• _Document text_:

◇ ◇ ◇ ◇ ◇ ◇ ◇

Did you start your own business last year or pick up a freelance gig? Filing your taxes will be a bit different this year. In addition to entering all of your business’s income and expenses, there’s another piece of info that’s needed to complete your return. An industry code is a must-have for self-employed filers. If it’s your first time filing taxes as a self-employed individual, here’s what you need to know about industry codes.
What is an Industry Code?
An industry code is a 6-digit number used to identify the type of business you are operating (for tax purposes, all self-employment activities, even freelance work, are considered to be “business activities”). Everything from retail shops to housecleaning to pet sitting has a code to match. Industry codes are used by Stats Canada to keep track of business trends. Think of it as a census for business activities.
It is important to note that you must include your business’s industry code in order to submit your return electronically. If your industry code is missing, you will not be able to use CRA’s NETFILE service.
How Can I Find My Industry Code?
If you’re a TurboTax user, we’ve got you covered. When you come to the spot in your return to enter your industry code, use the Guide Me feature to find the code that best suits your business. Start with selecting the category of your business. Then narrow it down by subcategories to find the code that matches your business. If your business has more than one activity, choose the code that best describes your main activity
The Canada Revenue Agency maintains a list of codes for paper filers. If you are not using a tax preparation software to prepare your return, refer to that list here. Keep in mind that these numbers are only to be used if you are preparing your return by hand. If you’re using TurboTax to prepare your return but are mailing the finished return to CRA, use the industry code provided within the software.
None of these Codes Describe My Business!
With all the different self-employment ventures available, it would be impossible to have a code for each individual business. If you don’t find a code that exactly matches your line of business, there are catch-all options available. Look for the words “miscellaneous” or “all other”.
For example, if your business is breeding and selling gerbils, you won’t find an industry code for “gerbil breeders”. Instead, you would select the category Services, then the subcategory Agricultural or Animal Services. From the options that appear, code 112999 – All Other Miscellaneous Animal Production – would be the best choice.

◇ ◇ ◇ ◇ ◇ ◇ ◇

• _Data extracts_:
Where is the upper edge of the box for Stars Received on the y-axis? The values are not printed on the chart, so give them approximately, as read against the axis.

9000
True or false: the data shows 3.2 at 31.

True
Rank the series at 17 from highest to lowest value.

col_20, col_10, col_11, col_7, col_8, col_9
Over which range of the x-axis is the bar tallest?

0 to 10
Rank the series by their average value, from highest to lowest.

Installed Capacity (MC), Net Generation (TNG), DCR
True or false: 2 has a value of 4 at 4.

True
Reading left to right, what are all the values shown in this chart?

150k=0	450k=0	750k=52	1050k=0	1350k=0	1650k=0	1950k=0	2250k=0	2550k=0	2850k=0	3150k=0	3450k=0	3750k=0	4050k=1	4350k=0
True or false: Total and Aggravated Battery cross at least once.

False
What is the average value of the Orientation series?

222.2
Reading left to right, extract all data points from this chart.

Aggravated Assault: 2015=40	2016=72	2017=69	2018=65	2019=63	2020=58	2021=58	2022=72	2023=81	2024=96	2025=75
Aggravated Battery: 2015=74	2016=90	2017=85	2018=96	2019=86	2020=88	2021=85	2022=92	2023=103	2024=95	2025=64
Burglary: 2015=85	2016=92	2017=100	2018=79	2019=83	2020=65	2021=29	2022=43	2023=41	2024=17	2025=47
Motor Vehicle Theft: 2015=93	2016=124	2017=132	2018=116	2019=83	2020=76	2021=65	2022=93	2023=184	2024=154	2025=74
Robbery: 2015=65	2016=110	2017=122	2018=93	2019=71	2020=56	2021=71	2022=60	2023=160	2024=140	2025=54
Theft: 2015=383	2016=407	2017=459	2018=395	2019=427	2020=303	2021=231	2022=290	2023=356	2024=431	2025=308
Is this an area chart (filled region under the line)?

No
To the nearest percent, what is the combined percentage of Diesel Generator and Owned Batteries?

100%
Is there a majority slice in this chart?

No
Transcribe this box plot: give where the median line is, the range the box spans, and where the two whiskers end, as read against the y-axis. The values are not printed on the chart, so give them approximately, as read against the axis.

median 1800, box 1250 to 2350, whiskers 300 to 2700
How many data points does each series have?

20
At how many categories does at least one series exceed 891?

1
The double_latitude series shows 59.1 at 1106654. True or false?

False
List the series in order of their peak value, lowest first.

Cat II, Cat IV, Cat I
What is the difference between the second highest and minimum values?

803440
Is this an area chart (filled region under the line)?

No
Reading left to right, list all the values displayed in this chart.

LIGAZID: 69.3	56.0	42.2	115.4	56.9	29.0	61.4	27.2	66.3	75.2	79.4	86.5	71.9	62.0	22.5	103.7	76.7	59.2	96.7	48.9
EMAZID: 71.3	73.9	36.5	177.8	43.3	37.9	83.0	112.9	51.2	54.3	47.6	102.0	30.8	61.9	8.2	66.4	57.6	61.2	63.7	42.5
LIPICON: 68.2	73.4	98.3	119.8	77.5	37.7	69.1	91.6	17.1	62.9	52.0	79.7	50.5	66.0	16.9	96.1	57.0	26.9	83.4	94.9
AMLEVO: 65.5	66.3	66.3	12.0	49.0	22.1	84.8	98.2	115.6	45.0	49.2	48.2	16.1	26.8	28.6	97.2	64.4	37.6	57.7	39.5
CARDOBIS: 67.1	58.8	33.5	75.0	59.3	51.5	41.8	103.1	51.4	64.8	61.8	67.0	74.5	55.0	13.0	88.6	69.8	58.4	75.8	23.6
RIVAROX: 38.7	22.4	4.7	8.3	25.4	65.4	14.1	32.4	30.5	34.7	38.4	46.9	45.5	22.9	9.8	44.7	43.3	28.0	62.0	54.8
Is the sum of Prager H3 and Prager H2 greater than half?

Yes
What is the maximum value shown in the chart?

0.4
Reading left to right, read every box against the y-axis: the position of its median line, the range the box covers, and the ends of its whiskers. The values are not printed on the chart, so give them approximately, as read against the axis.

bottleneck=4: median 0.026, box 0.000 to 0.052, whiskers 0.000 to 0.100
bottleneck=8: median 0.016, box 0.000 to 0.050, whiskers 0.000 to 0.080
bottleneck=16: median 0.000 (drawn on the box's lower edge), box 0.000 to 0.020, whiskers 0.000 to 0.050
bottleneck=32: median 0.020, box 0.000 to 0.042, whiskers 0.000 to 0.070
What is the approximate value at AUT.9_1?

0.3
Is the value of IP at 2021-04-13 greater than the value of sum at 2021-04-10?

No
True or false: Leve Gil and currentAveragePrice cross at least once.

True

◇ ◇ ◇ ◇ ◇ ◇ ◇

• _Exercises to complete_:
• A. From the industry code article, transcribe the passage starting at "For example, if" and ending at "the best choice.".
• B. Using the industry code article, answer the following:
(i) How many digits does an industry code have?
(ii) Which CRA service can't be used if the industry code is missing?
(iii) Which code does the article recommend for a business that breeds and sells gerbils?
• C. List every section heading in the industry code article.

• _Exercise responses_:
• A.
For example, if your business is breeding and selling gerbils, you won’t find an industry code for “gerbil breeders”. Instead, you would select the category Services, then the subcategory Agricultural or Animal Services. From the options that appear, code 112999 – All Other Miscellaneous Animal Production – would be the best choice.

• B.
(i) Six.
(ii) NETFILE.
(iii) Code 112999 – All Other Miscellaneous Animal Production.

• C.
What is an Industry Code?
How Can I Find My Industry Code?
None of these Codes Describe My Business!